From this, Held develops the concept of a cosmopolitan democratic law. Since any global force can affect individual autonomy regardless of location or state membership, laws to protect autonomy must be realised globally. They must also guarantee autonomy in the various bodies politic and the various sites of power, which are multifaceted: from local to global, from cities to states, from corporations and entire economic markets.

From 1995 to 2011

Until now, the world has lacked the mechanical solutions for organising polities around the issues that affect them. But social media, and a little Arab Spring inspiration, can connect people (like Google+ circles!) around the issues they care about, regardless of national borders. The occupy movements are trying to give some physical presence to global online movements. The banking industry globalised long ago – that’s why they run the show. It’s time global democratic governance stepped up too. 

Below is the manifesto from the ‘United for #globaldemocracy movement’, though movement may be too strong a word, published in the Guardian on Friday. (Geeky spot: note how they list New York as though it were a country)

United for #GlobalDemocracy
On 15 October 2011, united in our diversity, united for global change, we demand global democracy: global governance by the people, for the people. Inspired by our sisters and brothers in Tunisia, Egypt, Libya, Syria, Bahrain, New York, Palestine-Israel, Spain and Greece, we too call for a regime change: a global regime change.

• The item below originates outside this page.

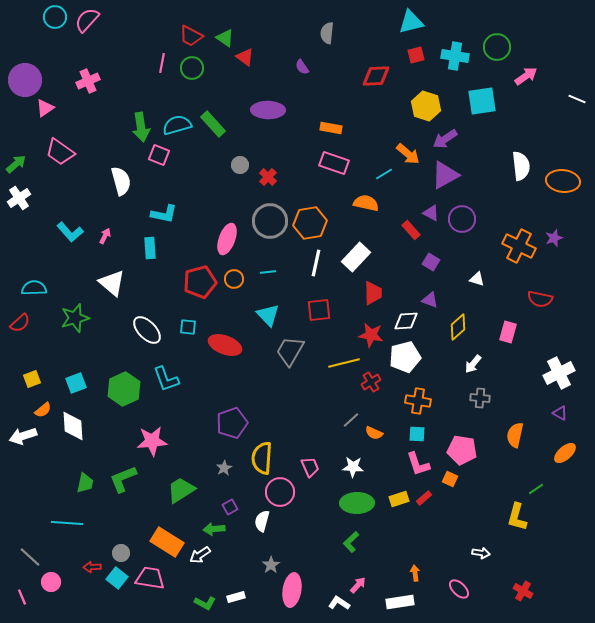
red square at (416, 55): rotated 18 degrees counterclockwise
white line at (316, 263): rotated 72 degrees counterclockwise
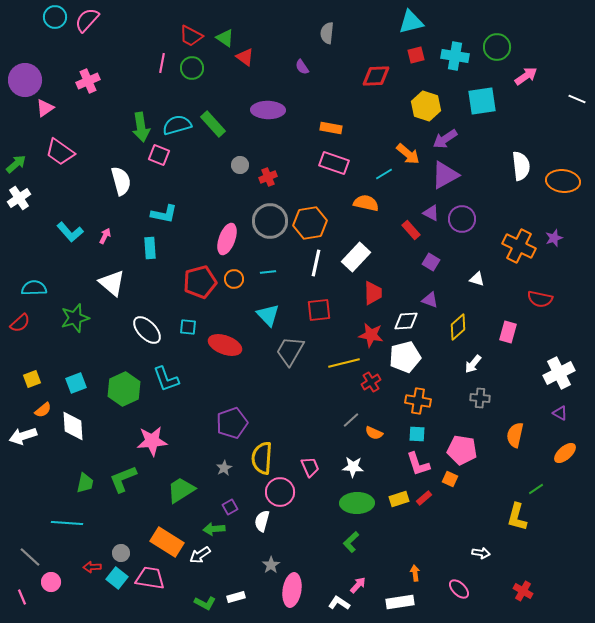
red cross at (268, 177): rotated 24 degrees clockwise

In the words of Vandana Shiva, the Indian activist, today we demand replacing the G8 with the whole of humanity – the G7,000,000,000.


Undemocratic international institutions are our global Mubarak, our global Assad, our global Gaddafi. These include: the IMF, the WTO, global markets, multinational banks, the G8/G20, the European Central Bank and the UN security council. Like Mubarak and Assad, these institutions must not be allowed to run people’s lives without their consent. We are all born equal, rich or poor, woman or man. Every African and Asian is equal to every European and American. Our global institutions must reflect this, or be overturned.


Today, more than ever before, global forces shape people’s lives. Our jobs, health, housing, education and pensions are controlled by global banks, markets, tax-havens, corporations and financial crises. Our environment is being destroyed by pollution in other continents. Our safety is determined by international wars and international trade in arms, drugs and natural resources. We are losing control over our lives. This must stop. This will stop. The citizens of the world must get control over the decisions that influence them in all levels – from global to local. That is global democracy. That is what we demand today.


Today, like the Mexican Zapatistas, we say “¡Ya basta! Aquí el pueblo manda y el gobierno obedece“: Enough! Here the people command and global institutions obey! Like the Spanish Tomalaplaza we say “Democracia Real Ya”: True global democracy now!” Today we call the citizens of the world: let us globalise Tahrir Square! Let us globalise Puerta del Sol!